● Problem to work on
Return each line of the records below that contains the word "wide".

(Transcribed page contents)
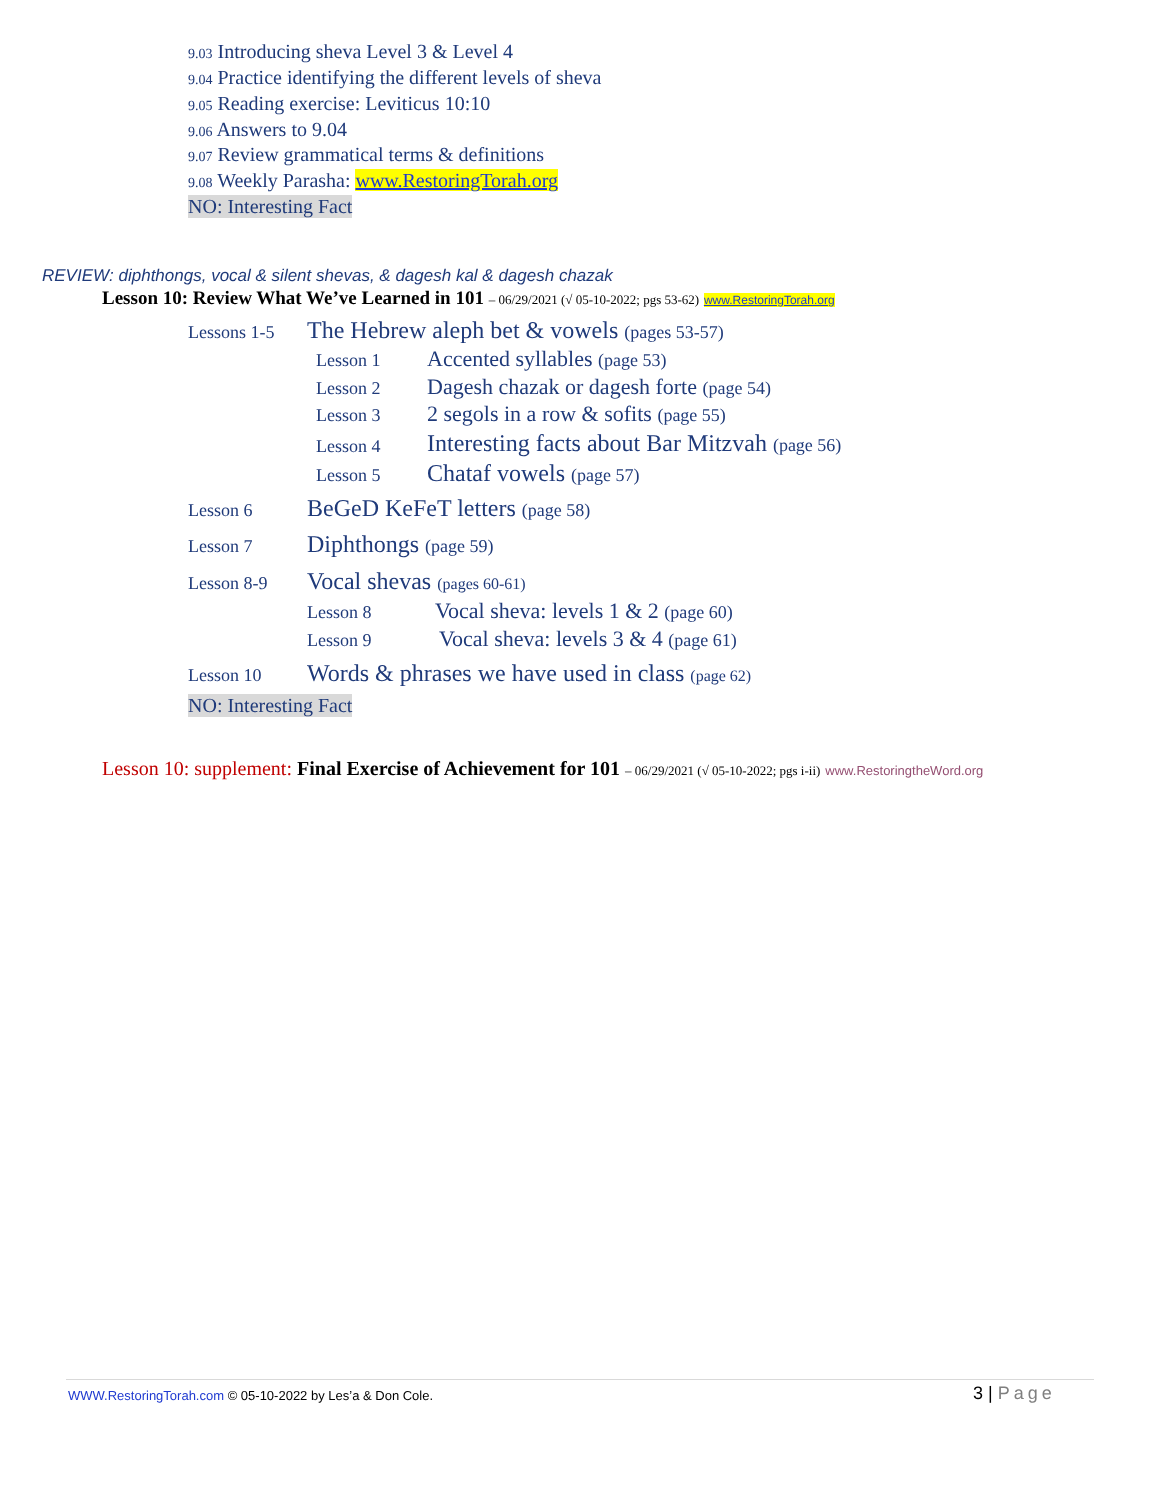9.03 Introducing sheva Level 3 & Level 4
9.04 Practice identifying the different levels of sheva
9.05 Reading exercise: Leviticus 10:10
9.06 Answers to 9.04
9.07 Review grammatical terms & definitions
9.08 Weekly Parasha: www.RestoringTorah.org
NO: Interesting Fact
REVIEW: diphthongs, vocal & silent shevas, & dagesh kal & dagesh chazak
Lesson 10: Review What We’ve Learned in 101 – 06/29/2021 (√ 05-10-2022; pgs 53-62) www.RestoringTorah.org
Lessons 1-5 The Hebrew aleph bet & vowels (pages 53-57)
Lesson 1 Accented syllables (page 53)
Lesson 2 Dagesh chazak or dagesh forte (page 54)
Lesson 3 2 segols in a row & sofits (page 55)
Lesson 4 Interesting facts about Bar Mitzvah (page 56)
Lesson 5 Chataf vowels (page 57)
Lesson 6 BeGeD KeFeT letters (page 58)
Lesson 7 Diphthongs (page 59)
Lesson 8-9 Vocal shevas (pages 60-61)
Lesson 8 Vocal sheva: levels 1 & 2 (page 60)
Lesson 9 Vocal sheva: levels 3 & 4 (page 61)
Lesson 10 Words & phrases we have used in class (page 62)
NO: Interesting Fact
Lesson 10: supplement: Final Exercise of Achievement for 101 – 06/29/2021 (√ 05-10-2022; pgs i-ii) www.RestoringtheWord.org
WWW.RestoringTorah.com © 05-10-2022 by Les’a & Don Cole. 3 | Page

* * *

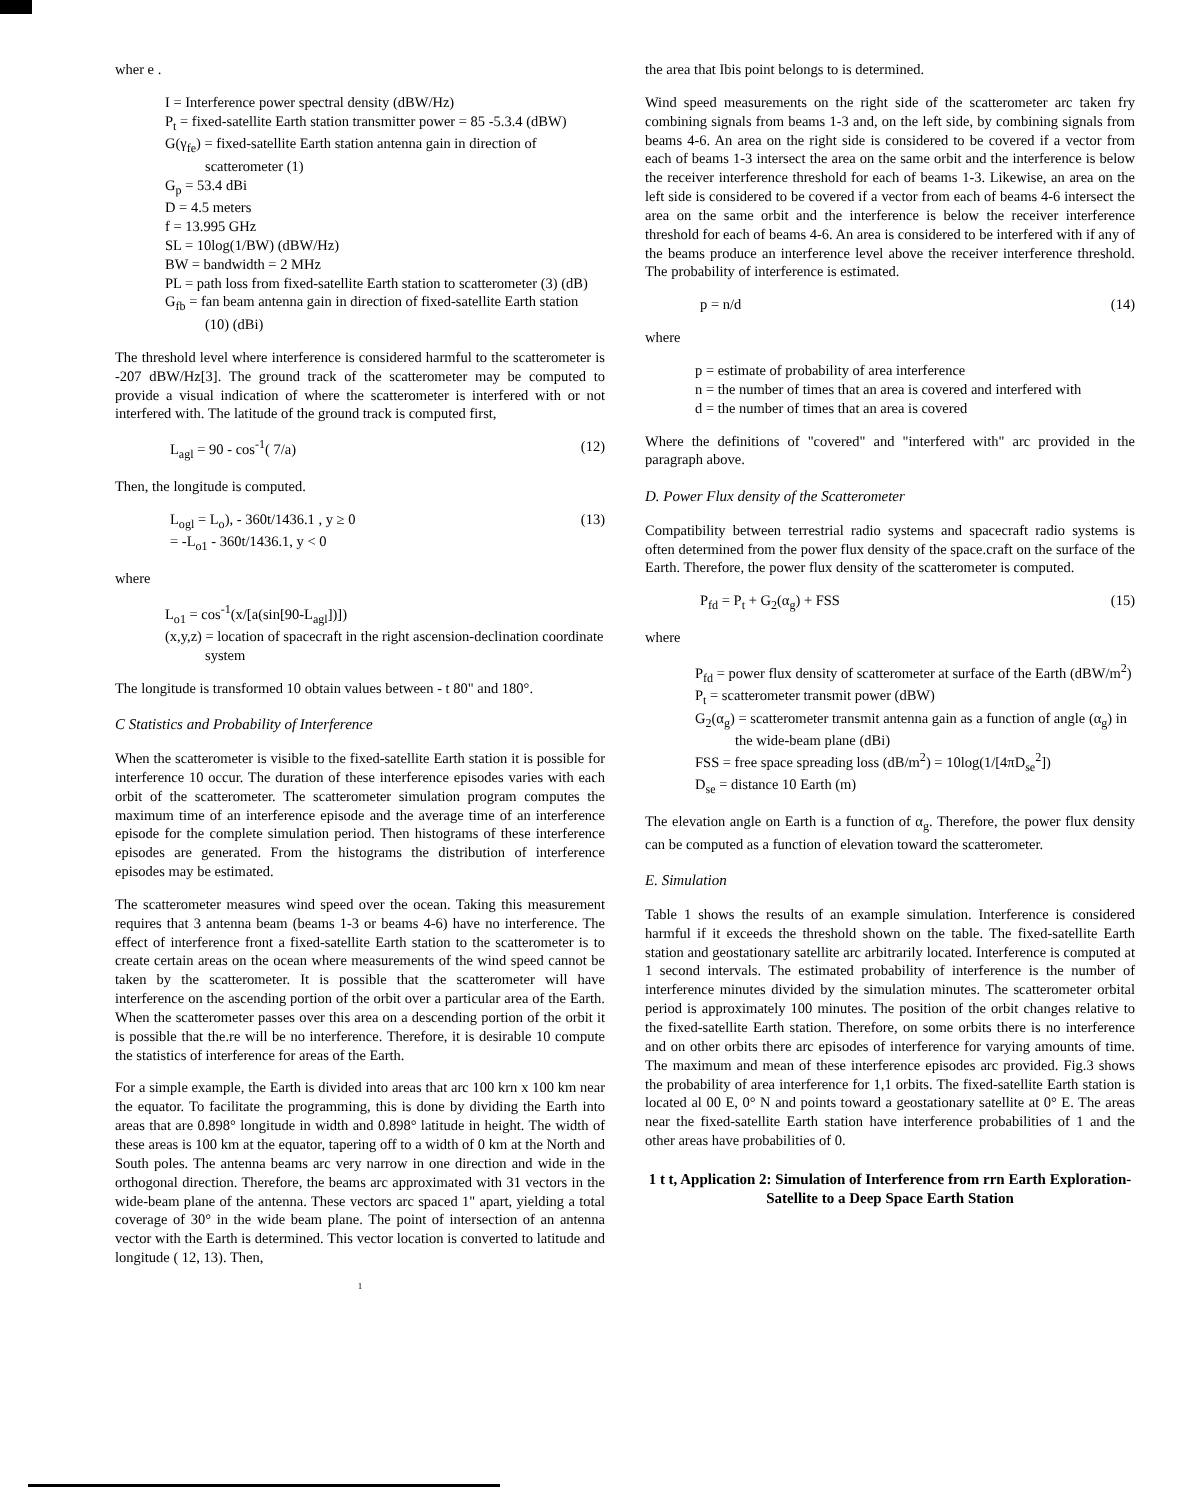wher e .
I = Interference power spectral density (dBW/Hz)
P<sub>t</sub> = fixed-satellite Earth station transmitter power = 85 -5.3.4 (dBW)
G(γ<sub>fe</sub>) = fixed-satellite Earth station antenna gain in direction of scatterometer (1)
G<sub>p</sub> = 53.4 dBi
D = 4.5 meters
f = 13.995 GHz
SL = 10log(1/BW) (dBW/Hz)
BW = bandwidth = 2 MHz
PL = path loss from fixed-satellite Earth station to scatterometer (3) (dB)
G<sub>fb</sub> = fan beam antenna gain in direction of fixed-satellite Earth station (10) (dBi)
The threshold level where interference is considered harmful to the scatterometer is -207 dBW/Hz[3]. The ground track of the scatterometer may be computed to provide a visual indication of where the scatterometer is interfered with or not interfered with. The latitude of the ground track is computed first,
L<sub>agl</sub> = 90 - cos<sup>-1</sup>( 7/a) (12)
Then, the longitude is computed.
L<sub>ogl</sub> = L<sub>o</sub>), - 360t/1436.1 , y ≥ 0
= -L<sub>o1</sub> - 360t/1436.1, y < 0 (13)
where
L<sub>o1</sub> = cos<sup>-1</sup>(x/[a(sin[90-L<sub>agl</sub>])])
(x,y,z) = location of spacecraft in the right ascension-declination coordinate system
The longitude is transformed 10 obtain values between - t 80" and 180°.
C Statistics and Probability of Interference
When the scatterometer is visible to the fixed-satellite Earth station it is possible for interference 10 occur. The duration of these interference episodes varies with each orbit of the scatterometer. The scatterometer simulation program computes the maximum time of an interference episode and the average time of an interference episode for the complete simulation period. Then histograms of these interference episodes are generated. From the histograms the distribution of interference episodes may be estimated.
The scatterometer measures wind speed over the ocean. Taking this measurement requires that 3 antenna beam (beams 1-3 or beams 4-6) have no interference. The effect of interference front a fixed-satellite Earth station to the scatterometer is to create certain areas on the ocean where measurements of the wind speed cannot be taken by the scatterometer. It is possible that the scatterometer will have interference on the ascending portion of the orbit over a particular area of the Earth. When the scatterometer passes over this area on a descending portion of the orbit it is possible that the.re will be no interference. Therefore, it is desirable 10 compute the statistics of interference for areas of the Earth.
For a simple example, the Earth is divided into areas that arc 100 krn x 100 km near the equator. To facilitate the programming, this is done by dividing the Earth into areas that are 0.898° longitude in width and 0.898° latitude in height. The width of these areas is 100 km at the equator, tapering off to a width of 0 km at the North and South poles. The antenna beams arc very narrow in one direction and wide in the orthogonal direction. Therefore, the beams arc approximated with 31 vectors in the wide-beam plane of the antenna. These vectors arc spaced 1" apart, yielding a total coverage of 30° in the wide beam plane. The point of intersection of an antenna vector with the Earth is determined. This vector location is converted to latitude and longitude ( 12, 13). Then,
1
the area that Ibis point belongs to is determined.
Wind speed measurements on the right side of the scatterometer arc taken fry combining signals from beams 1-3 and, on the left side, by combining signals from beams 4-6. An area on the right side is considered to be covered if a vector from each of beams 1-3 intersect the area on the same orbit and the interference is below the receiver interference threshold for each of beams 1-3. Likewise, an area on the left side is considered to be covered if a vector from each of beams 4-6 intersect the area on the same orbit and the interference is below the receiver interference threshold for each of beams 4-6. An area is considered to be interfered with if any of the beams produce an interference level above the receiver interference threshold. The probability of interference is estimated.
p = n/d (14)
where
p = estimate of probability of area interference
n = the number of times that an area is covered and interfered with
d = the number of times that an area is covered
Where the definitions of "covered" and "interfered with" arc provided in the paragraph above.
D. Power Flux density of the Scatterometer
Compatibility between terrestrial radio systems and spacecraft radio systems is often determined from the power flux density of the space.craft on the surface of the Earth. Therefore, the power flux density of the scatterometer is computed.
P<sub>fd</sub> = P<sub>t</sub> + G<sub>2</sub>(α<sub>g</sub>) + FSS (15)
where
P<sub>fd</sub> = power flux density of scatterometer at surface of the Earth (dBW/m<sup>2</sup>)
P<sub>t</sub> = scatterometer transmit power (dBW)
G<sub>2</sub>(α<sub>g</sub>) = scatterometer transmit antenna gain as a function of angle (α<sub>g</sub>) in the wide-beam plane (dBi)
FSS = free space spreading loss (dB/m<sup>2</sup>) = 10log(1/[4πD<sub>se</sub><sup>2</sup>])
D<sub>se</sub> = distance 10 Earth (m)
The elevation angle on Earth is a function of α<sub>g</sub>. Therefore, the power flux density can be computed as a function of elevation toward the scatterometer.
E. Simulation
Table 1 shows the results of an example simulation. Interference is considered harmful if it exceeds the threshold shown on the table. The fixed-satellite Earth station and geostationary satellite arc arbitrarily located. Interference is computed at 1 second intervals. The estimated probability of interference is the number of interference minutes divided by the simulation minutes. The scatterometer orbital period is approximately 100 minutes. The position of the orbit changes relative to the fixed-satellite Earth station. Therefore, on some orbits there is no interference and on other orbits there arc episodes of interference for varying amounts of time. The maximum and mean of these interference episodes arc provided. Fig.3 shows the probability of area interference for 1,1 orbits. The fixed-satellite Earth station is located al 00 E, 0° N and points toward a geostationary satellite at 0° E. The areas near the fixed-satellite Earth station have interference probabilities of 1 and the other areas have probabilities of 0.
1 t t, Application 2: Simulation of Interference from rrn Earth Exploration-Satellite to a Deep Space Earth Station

● Exercise output
For a simple example, the Earth is divided into areas that arc 100 krn x 100 km near the equator. To facilitate the programming, this is done by dividing the Earth into areas that are 0.898° longitude in width and 0.898° latitude in height. The width of these areas is 100 km at the equator, tapering off to a width of 0 km at the North and South poles. The antenna beams arc very narrow in one direction and wide in the orthogonal direction. Therefore, the beams arc approximated with 31 vectors in the wide-beam plane of the antenna. These vectors arc spaced 1" apart, yielding a total coverage of 30° in the wide beam plane. The point of intersection of an antenna vector with the Earth is determined. This vector location is converted to latitude and longitude ( 12, 13). Then,
G<sub>2</sub>(α<sub>g</sub>) = scatterometer transmit antenna gain as a function of angle (α<sub>g</sub>) in the wide-beam plane (dBi)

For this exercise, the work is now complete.